Harnessing omnipresent oscillator networks as computational resource

TL;DR

This paper introduces a universal framework using the Kuramoto oscillator model to harness natural oscillator networks for computation, demonstrating their synchronization-based learning and potential as information processing systems.

Contribution

It presents a novel method to emulate target systems with oscillator networks via feedback loops, leveraging synchronization properties for computational tasks.

Findings

Oscillator networks can emulate complex systems through trained feedback loops.

Synchronization properties enable the networks to inherit performance characteristics.

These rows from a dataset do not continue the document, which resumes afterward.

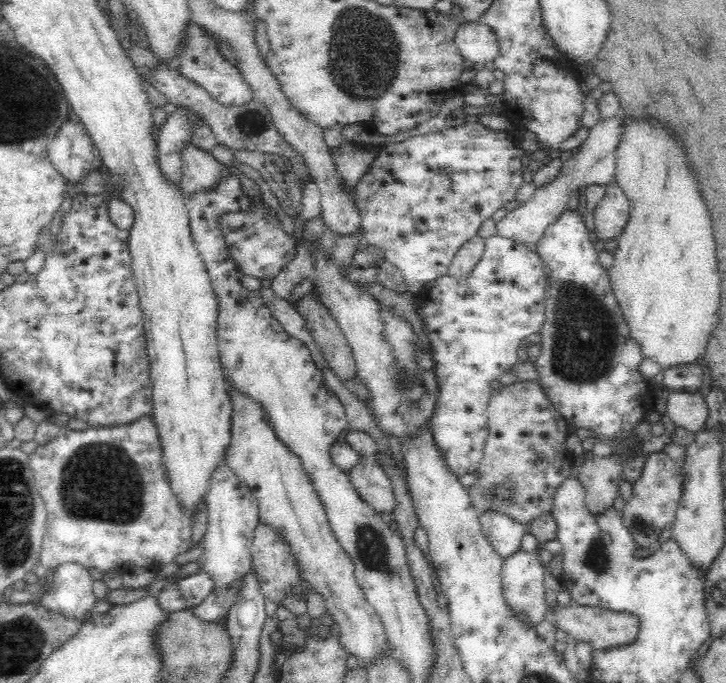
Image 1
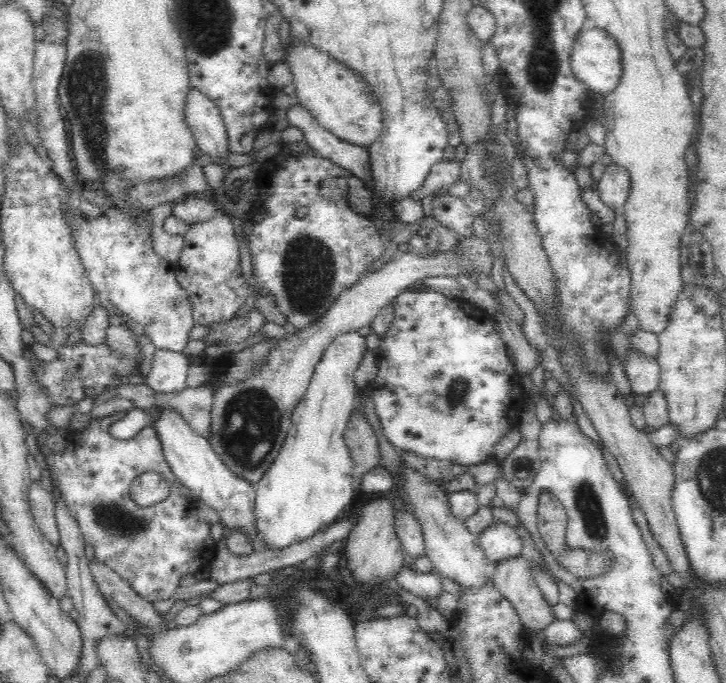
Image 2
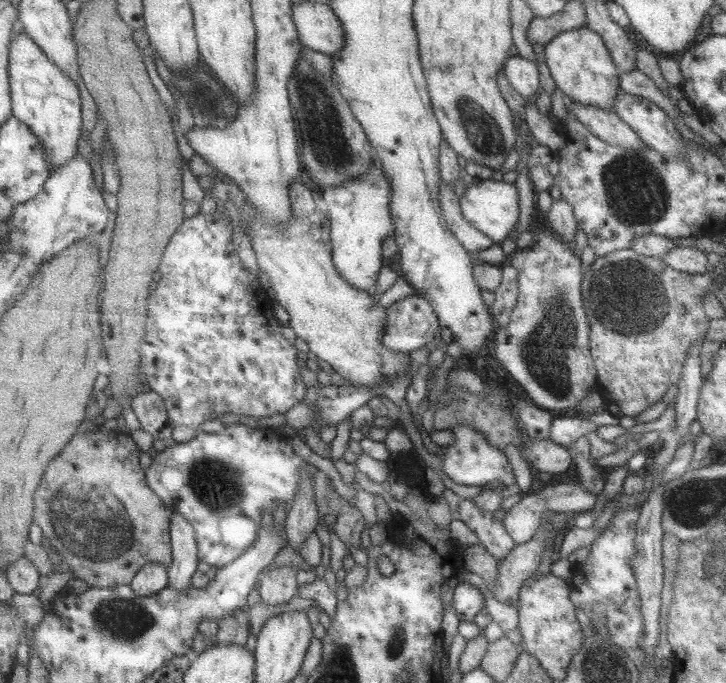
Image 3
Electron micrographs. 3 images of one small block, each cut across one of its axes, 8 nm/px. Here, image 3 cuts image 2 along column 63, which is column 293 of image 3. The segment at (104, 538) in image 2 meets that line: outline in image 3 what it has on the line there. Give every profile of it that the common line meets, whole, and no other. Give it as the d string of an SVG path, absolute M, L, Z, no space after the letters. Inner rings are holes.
M231 419L222 432L199 431L193 439L166 446L163 451L152 454L152 457L152 465L146 470L150 487L162 496L165 504L172 508L173 512L177 514L181 512L181 516L185 516L193 524L199 547L199 560L209 566L221 568L245 554L255 544L256 539L259 539L263 512L268 510L270 513L275 512L277 503L281 500L285 502L286 510L291 510L295 499L298 498L299 487L303 486L303 472L316 474L313 481L315 481L315 497L319 503L319 516L329 514L331 511L337 512L333 531L347 546L346 553L351 554L351 546L361 549L361 534L368 524L363 518L363 512L339 496L335 488L331 488L329 476L307 463L303 456L299 456L299 453L295 452L295 446L287 442L287 434L277 431L275 427L260 425L255 429L237 419Z

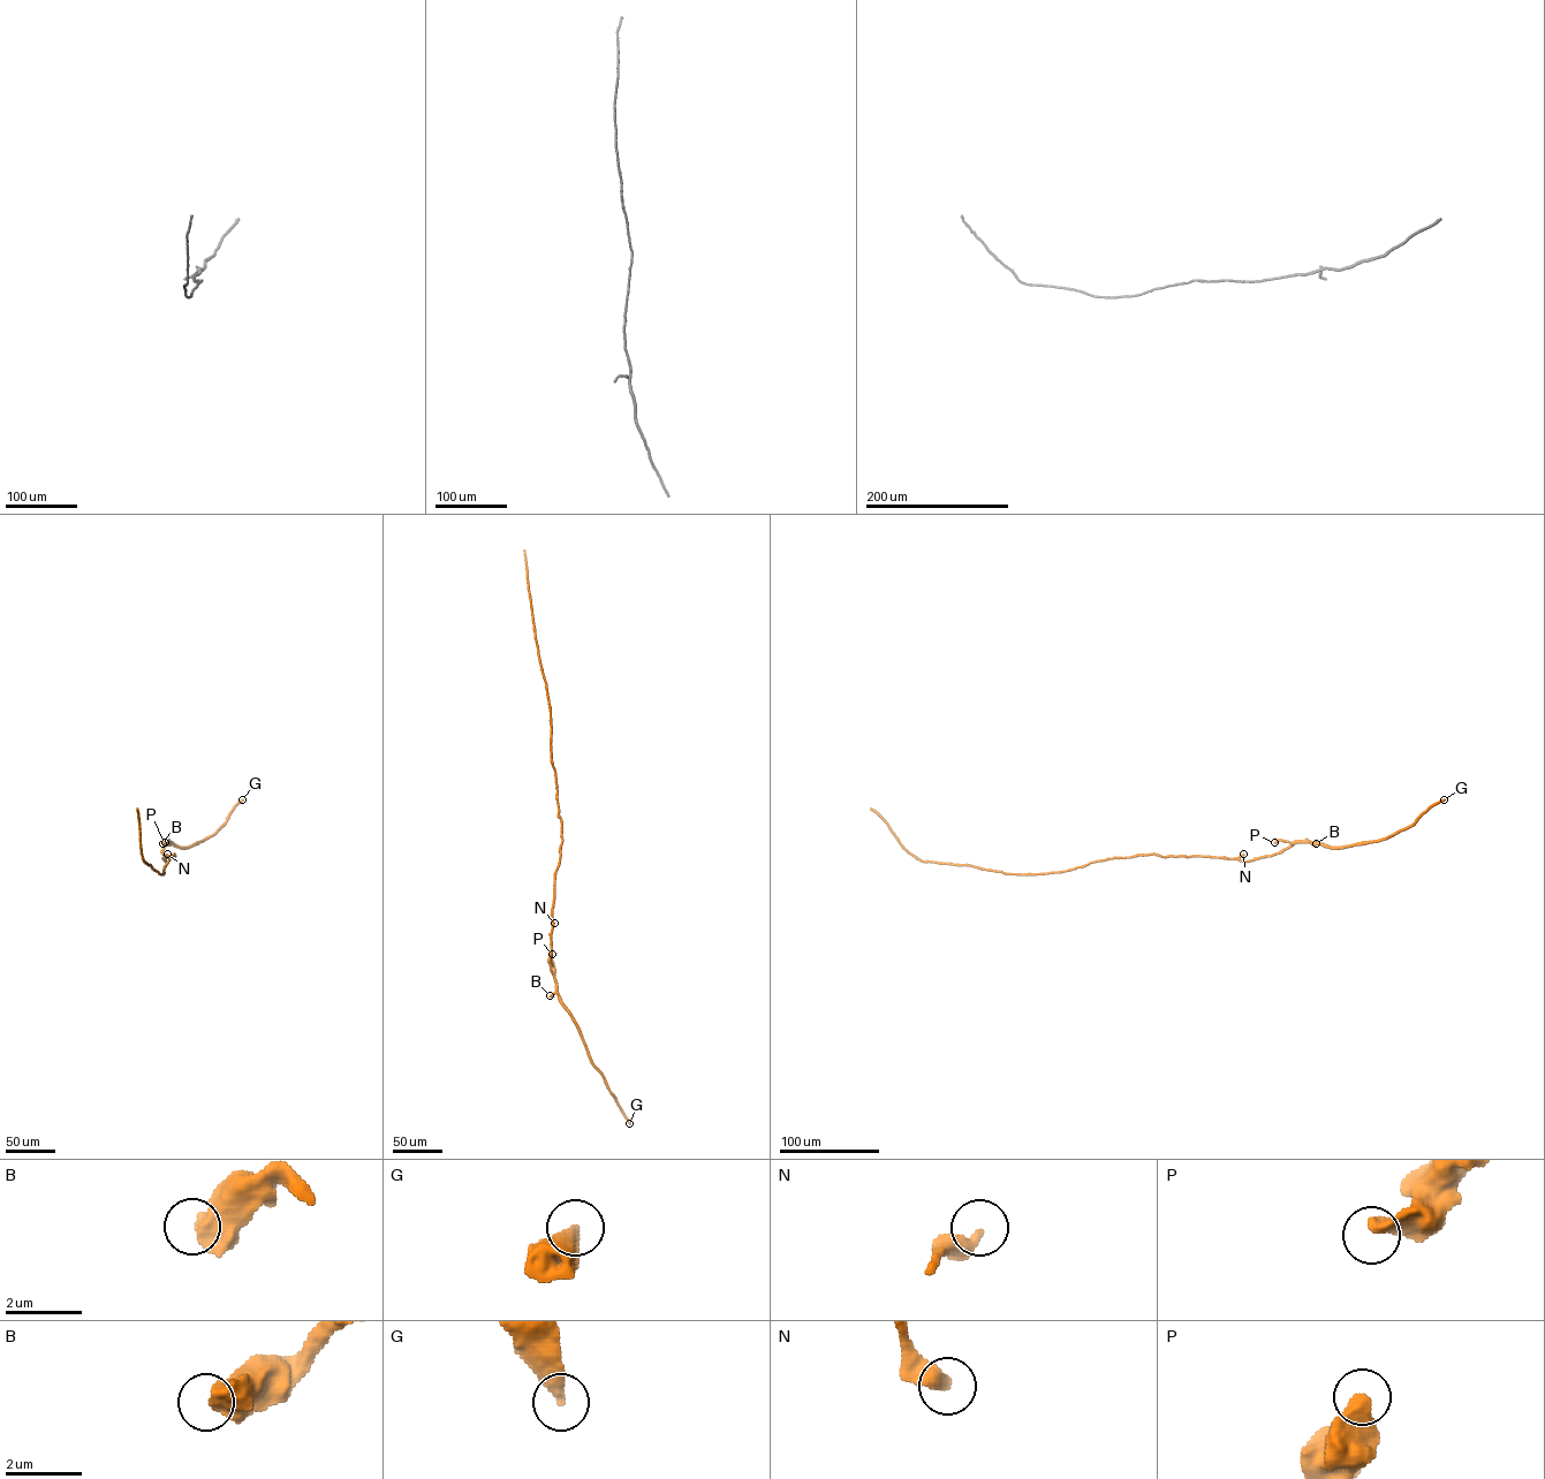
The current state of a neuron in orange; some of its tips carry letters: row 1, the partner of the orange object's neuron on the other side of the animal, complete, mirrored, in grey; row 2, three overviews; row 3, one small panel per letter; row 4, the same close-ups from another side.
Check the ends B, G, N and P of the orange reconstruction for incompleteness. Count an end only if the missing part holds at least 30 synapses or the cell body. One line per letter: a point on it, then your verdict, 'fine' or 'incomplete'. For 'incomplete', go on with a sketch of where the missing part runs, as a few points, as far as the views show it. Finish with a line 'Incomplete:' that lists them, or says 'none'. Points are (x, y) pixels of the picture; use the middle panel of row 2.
B: (550, 995) | fine
G: (629, 1123) | fine
N: (554, 923) | fine
P: (552, 954) | fine
Incomplete: none

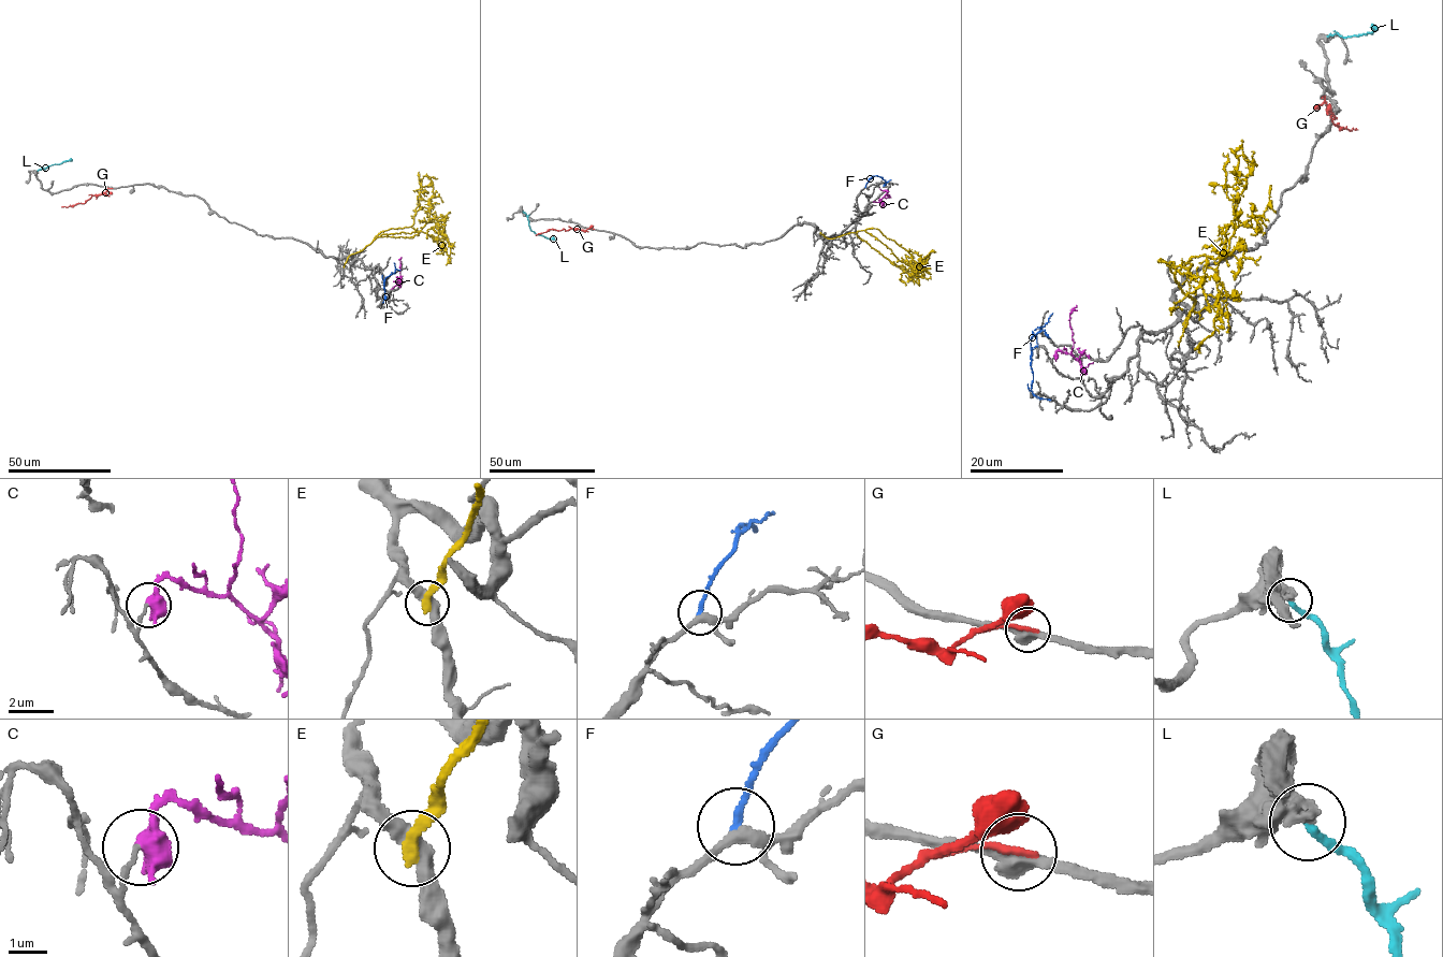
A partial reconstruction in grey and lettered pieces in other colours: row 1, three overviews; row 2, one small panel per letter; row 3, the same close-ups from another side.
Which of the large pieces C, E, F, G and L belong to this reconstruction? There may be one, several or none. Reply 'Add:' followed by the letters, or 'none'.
Add: L

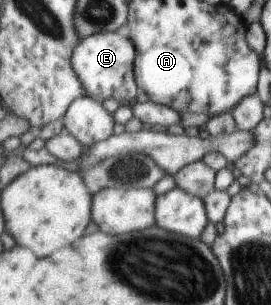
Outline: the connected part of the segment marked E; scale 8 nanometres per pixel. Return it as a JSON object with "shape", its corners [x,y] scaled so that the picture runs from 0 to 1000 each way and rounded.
{"shape":[[[454,82],[410,105],[369,105],[332,121],[299,125],[295,144],[269,167],[269,230],[299,259],[321,318],[358,334],[413,321],[435,341],[491,341],[502,325],[502,275],[491,256],[491,200],[506,177],[487,131]]]}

The approach offers linear time complexity for all-to-all coupling in networks.

Abstract

Nature is pervaded with oscillatory dynamics. In networks of coupled oscillators patterns can arise when the system synchronizes to an external input. Hence, these networks provide processing and memory of input. We present a universal framework for harnessing oscillator networks as computational resource. This computing framework is introduced by the ubiquitous model for phase-locking, the Kuramoto model. We force the Kuramoto model by a nonlinear target-system, then after substituting the target-system with a trained feedback-loop it emulates the target-system. Our results are two-fold. Firstly, the trained network inherits performance properties of the Kuramoto model, where all-to-all coupling is performed in linear time with respect to the number of nodes and parameters for synchronization are abundant. The latter implies that the network is generically successful since the system learns via sychronization. Secondly, the learning capabilities of the oscillator network, which describe a type of collective intelligence, can be explained using Kuramoto model's order parameter. In summary, this work provides the foundation for utilizing nature's oscillator networks as a new class of information processing systems.